Pros / At 160 x 120, this camera offers solid mid-range resolution.
Cons / The lack of connectivity options means you'll need to transfer images to a PC before sharing.
Verdict / This camera's good resolution and few extra features make it an attractive camera for its price, though it leaves out some useful features in favor of that price.
The Keysight TrueIR Thermal Imager is a well-thought-out infrared camera that focuses more on the essentials than auxiliary features. It produces clear, thermally accurate images, and despite its lack of Wi-Fi connectivity, its radiometric JPGs make sharing images easy.
Shooting at 160 x 120 pixels, the Keysight isn't the highest-resolution thermal-imaging camera available. But not every application requires the highest resolution available, and the Keysight still exceeds the RESNET standard of 120 x 120 pixels. While higher resolution makes better images, the Keysight makes a compromise that saves you money and still delivers good enough image quality for most applications.
The 3.1-megapixel visible-light camera compensates for any clarity issues by providing high-resolution photographs that, when combined with the thermal images, allow greater levels of detail. In addition to decent image resolution, manual focus allows you to hone in specifically on your target and ensure that each image is as sharp as possible.
Your images are recorded in a radiometric JPG format. Since JPG is probably the most common digital image format, you'd struggle to find a device that couldn't display your thermal images. This format is incredibly versatile in that regard, but the best part is that radiometric JPGs also have embedded thermal information. When you open the images with the appropriate software, you can access the temperature measurements within the image at the time it was taken.
Thermal accuracy is crucial when using a thermal-imaging camera. The thermal information in Keysight's radiometric JPGs is accurate to 2 percent within the range of minus 20 degrees and 350 degrees Celsius. You can view the temperatures of various parts of your thermal images, as the Keysight is designed to register temperature differences of equal to or less than 0.07 degrees. With specs like these, you can be confident in your measurements and make accurate comparisons between different components within your images.
Extra features aren't the strength of Keysight's thermal infrared camera, but it does have a few auxiliary functions that make it easier to use. A built-in illuminator lamp helps you take images in darkened areas. Not that your infrared camera really needs visible light to capture images, but it helps you see what you're doing. And if you're trying to capture visible-light images for reference or blending, a little extra light can go a long way. Additionally, the onboard laser pointer allows you to clearly mark targets for an accurate measurement.

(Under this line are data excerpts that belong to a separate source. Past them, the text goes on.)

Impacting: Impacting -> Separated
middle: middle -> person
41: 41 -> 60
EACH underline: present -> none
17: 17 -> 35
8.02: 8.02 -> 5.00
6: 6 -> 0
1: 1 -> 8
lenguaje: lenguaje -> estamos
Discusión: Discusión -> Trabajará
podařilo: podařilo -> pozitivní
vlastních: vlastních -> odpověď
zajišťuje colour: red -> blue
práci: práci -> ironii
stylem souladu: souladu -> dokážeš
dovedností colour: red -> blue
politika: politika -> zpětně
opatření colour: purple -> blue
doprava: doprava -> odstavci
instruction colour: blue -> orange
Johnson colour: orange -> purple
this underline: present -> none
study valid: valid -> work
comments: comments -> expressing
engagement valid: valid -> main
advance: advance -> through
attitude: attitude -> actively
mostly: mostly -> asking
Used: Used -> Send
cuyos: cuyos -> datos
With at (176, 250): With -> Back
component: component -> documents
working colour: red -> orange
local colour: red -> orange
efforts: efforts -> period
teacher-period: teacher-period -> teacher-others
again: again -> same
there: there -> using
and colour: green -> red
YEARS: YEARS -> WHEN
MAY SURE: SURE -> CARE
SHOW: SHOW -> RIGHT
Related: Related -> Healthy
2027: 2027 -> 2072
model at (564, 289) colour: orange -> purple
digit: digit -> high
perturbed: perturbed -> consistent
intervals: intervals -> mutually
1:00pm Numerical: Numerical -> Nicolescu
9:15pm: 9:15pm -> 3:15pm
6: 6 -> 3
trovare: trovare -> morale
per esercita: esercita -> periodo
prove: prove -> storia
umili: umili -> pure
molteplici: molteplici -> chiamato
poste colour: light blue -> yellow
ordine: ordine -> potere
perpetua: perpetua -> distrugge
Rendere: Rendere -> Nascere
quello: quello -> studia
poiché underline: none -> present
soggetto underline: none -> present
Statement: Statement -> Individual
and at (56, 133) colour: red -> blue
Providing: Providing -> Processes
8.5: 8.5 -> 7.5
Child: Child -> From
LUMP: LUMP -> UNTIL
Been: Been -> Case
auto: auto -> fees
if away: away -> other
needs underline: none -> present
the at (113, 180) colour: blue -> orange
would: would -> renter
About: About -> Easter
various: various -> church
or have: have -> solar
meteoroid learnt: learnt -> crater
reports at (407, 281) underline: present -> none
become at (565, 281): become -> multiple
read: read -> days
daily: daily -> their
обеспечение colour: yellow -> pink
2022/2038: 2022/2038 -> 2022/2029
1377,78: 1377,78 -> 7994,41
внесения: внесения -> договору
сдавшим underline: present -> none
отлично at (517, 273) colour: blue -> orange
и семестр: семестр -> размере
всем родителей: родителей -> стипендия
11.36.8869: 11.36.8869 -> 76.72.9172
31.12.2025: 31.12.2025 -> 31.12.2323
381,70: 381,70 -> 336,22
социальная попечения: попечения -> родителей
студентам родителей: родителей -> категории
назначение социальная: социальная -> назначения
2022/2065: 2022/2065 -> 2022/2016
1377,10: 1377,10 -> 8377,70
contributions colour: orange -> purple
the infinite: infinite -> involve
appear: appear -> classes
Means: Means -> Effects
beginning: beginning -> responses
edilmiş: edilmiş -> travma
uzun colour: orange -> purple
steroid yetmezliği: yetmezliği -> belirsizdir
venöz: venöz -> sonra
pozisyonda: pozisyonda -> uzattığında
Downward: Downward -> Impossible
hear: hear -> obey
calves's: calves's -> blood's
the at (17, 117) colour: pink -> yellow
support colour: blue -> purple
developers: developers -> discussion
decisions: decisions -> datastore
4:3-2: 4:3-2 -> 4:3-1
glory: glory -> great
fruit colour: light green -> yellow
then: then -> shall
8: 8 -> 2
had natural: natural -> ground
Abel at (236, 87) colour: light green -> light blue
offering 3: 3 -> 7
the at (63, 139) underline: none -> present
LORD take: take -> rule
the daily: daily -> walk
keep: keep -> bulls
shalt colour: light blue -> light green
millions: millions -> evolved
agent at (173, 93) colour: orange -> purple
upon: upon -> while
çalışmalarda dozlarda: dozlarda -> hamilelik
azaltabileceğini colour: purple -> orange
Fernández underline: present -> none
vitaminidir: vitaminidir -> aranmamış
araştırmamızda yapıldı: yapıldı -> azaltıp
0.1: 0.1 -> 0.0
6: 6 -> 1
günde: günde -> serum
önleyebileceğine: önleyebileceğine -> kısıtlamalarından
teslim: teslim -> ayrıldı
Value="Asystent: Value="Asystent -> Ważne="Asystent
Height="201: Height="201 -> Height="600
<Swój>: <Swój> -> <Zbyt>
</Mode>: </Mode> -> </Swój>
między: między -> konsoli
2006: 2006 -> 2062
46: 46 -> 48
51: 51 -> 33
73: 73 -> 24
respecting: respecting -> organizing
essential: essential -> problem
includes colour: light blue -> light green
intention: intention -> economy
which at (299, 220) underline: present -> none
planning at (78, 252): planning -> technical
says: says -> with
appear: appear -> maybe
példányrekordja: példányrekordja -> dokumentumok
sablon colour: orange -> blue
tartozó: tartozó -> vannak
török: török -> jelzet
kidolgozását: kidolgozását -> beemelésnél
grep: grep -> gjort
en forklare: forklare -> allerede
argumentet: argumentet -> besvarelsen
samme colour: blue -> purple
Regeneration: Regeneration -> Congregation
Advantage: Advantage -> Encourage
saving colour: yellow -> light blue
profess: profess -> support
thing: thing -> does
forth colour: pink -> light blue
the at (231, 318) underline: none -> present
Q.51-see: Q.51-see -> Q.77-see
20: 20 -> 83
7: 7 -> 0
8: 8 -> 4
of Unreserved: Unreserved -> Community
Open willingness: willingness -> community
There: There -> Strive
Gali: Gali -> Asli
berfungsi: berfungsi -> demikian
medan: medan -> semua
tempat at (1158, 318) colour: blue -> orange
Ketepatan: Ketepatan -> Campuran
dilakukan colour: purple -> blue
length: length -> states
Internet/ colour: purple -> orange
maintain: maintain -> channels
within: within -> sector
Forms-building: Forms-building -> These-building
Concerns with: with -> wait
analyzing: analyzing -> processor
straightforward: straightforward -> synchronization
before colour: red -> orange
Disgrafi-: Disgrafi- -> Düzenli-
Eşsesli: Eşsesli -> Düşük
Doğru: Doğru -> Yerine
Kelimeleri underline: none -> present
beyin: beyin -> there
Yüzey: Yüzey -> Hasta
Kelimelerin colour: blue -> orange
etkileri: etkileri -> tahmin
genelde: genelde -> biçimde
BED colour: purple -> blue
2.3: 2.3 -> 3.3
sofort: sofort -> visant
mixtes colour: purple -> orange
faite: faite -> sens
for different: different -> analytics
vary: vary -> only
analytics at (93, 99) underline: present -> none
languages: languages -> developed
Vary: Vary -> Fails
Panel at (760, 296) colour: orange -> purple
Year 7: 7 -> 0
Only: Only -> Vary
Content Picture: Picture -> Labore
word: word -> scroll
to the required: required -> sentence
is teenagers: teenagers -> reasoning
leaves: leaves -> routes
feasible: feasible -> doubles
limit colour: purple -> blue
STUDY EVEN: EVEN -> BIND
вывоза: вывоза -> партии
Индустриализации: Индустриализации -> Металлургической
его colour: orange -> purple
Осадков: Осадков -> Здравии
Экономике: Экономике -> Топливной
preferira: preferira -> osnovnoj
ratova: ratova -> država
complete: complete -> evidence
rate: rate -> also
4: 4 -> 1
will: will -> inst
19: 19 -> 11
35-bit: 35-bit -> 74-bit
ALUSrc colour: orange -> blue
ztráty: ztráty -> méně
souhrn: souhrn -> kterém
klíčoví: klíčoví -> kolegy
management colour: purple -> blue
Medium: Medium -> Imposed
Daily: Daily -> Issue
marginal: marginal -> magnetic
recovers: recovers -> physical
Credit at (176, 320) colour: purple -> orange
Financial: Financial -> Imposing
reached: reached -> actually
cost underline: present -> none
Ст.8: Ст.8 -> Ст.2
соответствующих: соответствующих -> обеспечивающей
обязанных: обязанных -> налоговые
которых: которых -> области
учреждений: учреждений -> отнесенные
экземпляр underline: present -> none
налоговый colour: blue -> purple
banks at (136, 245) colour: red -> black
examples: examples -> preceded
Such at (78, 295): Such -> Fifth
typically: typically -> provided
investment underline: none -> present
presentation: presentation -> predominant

Like most handheld thermographic cameras, the Keysight comes with a lithium-ion battery that lasts about four hours on a single charge. If you expect to be working with your thermal camera for extended periods, it's a good idea to look into purchasing an extra battery and external battery charger.
Many infrared camera manufacturers offer calibration programs to keep their products functioning accurately, and Keysight is no exception. In addition to this support, Keysight offers a three-year warranty, phone and email support, and extensive literature to educate you about the product.
- Infrared Resolution
- Standard Resolution
- Charge Time
The Keysight TrueIR Thermal Imager is a relatively simple device that performs the infrared camera essentials well, but it doesn't offer auxiliary features like Wi-Fi connectivity, video capture, or voice and text annotations. On the plus side, its resolution exceeds RESNET standards, it's thermally accurate, and it shoots radiometric JPGs. It's a solid camera that provides adequate functionality for most thermal-imaging applications.